3. Be genuine and have fun!
This generation of young women isn't just looking for a ministry that is new and shiny. They are looking for something that is more than just skin deep. Though young women today connect with each other from behind screens, they can spot a disingenuous person a mile away.
Making an event fun for both young women in your community and yourself will spark genuine, meaningful conversation that can lead to deeper relationships. If you have consulted your youth leader and done your research, you should know what kinds of events the women in your area are looking for. Make your women’s ministry attractive to young women. Have a girls night out, build relationships and share life over a meal. Have a craft day and get creative together. Choose a Bible study and dig deeper in God’s Word together. Be real, and have fun. All of your women desire this, young and not so young.

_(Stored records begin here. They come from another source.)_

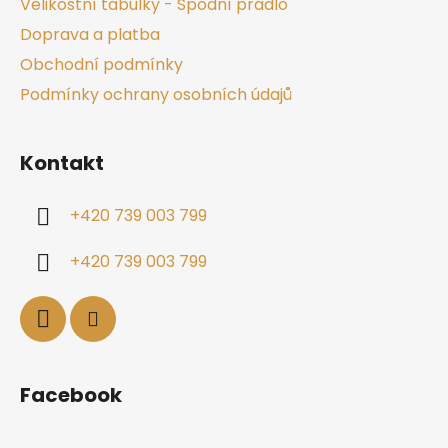
Velikostní tabulky - Spodní prádlo
Doprava a platba
Obchodní podmínky
Podmínky ochrany osobních údajů
Kontakt
+420 739 003 799
+420 739 003 799
Facebook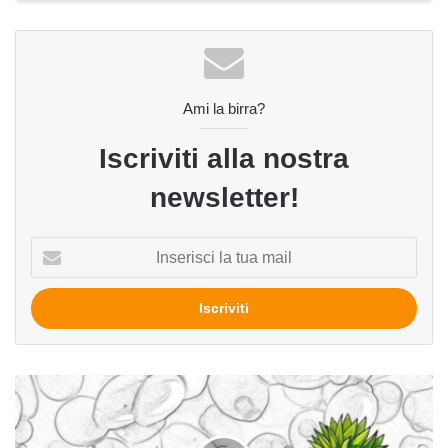
Ami la birra?
Iscriviti alla nostra
newsletter!
Inserisci
la
tua
mail
La
magia
degli
esteri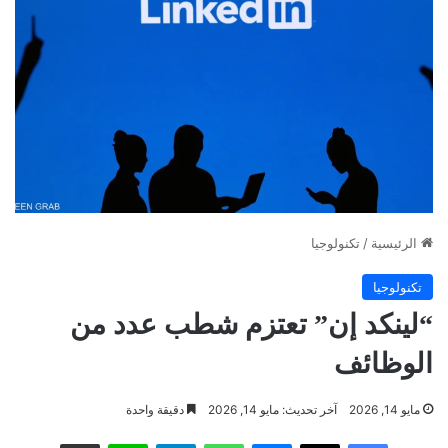
الرئيسية
/
تكنولوجيا
تكنولوجيا
“لينكد إن” تعتزم شطب عدد من
الوظائف
مايو 14, 2026
آخر تحديث: مايو 14, 2026
دقيقة واحدة
فيسبوك
‫X
ماسنجر
واتساب
تيلقرام
لاين
مشاركة عبر البريد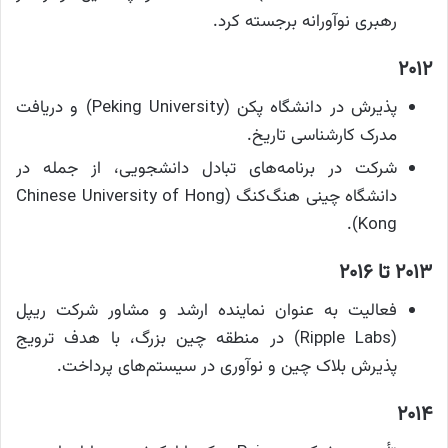
رهبری نوآورانه برجسته کرد.
۲۰۱۲
پذیرش در دانشگاه پکن (Peking University) و دریافت
مدرک کارشناسی تاریخ.
شرکت در برنامه‌های تبادل دانشجویی، از جمله در
دانشگاه چینی هنگ‌کنگ (Chinese University of Hong
Kong).
۲۰۱۳ تا ۲۰۱۶
فعالیت به عنوان نماینده ارشد و مشاور شرکت ریپل
(Ripple Labs) در منطقه چین بزرگ، با هدف ترویج
پذیرش بلاک چین و نوآوری در سیستم‌های پرداخت.
۲۰۱۴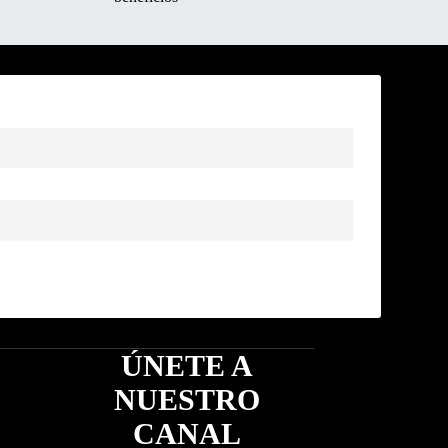
ÚNETE A
NUESTRO
CANAL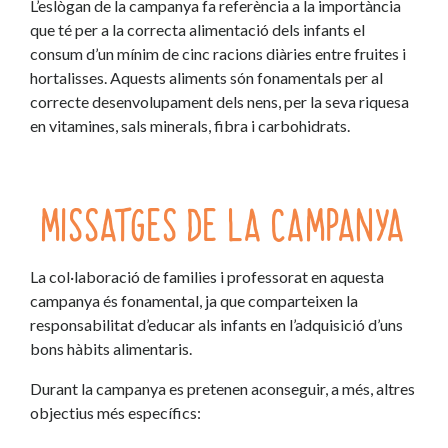
L’eslògan de la campanya fa referència a la importància
que té per a la correcta alimentació dels infants el
consum d’un mínim de cinc racions diàries entre fruites i
hortalisses. Aquests aliments són fonamentals per al
correcte desenvolupament dels nens, per la seva riquesa
en vitamines, sals minerals, fibra i carbohidrats.
MISSATGES DE LA CAMPANYA
La col·laboració de families i professorat en aquesta
campanya és fonamental, ja que comparteixen la
responsabilitat d’educar als infants en l’adquisició d’uns
bons hàbits alimentaris.
Durant la campanya es pretenen aconseguir, a més, altres
objectius més específics: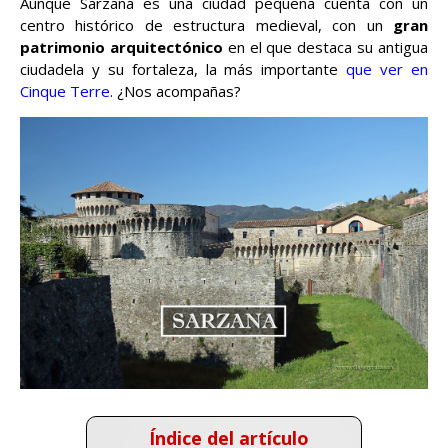
Aunque Sarzana es una ciudad pequeña cuenta con un
centro histórico de estructura medieval, con un
gran
patrimonio arquitectónico
en el que destaca su antigua
ciudadela y su fortaleza, la más importante
que ver en
Cinque Terre
. ¿Nos acompañas?
Índice del artículo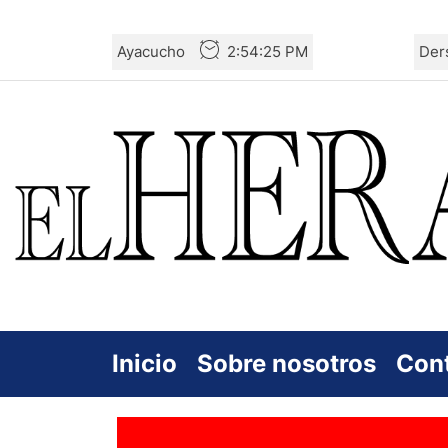
Skip
Ayacucho
2:54:26 PM
Der
to
the
content
Inicio
Sobre nosotros
Con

As you seek the Lord on how to bridge the gap in your church, realize that it starts with prayer and teamwork. Passing on the baton of faith to the next generation is of utmost importance and will be filled with growing pains and will take work, but remember that this is the race that God has called us each to run, to ensure that future generations carry on what we have begun!
Angela Loughridge and her husband, Lance, recently celebrated their 25th wedding anniversary in May 2017 and have served together in ministry for almost 24 years. They have three grown children, ages 26, 22, and 20. Their family's story is one of complete redemption when an unplanned pregnancy made them teen aged parents. Under the leadership and love of their church and pastors, Angela and Lance surrendered their lives to Christ, got married, and began their life's journey toward accepting a call into ministry. "They gave us the grace needed to grow in our faith and relationship with Christ. It forever changed my view of God and how He loves us, no matter what; how our past does not define our usefulness or change what He has planned for us." Their ministry philosophy has been shaped by those earliest days: to serve God and serve others.
While she's admittedly a workaholic, Angela enjoys crafting and has recently taken up painting. Her greatest passion in ministry is to see people walk in the love, grace, and mercy of the Lord. "I love students and know that we have a small window of opportunity to truly make a difference in their lives. Looking back, where would I be if no one had invested in me?"